## SUPPLIED MATERIAL
+--

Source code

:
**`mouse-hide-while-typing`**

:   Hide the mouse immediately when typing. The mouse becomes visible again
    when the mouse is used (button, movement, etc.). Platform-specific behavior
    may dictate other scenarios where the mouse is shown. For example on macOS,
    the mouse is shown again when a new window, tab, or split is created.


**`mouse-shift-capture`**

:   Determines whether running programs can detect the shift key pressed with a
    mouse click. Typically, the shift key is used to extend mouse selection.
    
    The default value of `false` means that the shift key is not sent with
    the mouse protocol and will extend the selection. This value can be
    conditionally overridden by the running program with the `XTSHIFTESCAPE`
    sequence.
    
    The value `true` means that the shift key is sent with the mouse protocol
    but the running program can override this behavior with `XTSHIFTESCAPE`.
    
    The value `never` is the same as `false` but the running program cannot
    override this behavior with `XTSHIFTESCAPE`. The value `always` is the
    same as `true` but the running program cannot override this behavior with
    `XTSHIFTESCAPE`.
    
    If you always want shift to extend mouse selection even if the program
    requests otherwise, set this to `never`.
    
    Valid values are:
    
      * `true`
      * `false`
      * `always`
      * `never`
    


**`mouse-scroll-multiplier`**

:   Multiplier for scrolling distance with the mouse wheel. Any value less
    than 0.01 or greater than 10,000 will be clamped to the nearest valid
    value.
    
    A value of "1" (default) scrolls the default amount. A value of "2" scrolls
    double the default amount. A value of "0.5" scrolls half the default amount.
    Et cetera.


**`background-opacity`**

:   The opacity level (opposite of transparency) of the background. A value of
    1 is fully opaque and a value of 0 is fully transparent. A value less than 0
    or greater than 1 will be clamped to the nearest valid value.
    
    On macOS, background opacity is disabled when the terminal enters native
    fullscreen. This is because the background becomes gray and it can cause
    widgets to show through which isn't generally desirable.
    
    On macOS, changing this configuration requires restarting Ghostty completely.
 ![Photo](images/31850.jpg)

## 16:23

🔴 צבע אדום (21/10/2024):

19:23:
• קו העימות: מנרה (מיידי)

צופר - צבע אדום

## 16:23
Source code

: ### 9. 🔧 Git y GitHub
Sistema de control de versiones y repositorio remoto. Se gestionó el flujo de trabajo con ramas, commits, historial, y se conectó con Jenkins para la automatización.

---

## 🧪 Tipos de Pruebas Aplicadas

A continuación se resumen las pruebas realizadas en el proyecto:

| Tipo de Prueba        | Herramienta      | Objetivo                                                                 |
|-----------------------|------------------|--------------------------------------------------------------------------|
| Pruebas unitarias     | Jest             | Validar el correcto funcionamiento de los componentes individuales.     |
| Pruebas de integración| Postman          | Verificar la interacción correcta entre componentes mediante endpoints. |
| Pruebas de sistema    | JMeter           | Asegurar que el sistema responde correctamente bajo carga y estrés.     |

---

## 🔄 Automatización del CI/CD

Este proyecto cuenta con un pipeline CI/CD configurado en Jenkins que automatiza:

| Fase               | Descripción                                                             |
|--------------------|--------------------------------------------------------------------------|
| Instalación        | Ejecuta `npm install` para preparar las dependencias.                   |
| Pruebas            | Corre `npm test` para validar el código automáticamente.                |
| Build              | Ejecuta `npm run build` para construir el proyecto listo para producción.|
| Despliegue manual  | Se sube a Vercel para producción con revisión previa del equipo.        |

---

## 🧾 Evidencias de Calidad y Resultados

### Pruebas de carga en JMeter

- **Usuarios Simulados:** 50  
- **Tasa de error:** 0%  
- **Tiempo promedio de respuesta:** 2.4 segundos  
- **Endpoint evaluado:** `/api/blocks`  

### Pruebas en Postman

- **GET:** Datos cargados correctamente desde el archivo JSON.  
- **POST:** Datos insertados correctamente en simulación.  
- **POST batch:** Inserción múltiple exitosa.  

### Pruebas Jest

+--

## WORK TASK
Filter the records for lines holding the string "means". Copy each one.

## YOUR RESPONSE
    The default value of `false` means that the shift key is not sent with
    The value `true` means that the shift key is sent with the mouse protocol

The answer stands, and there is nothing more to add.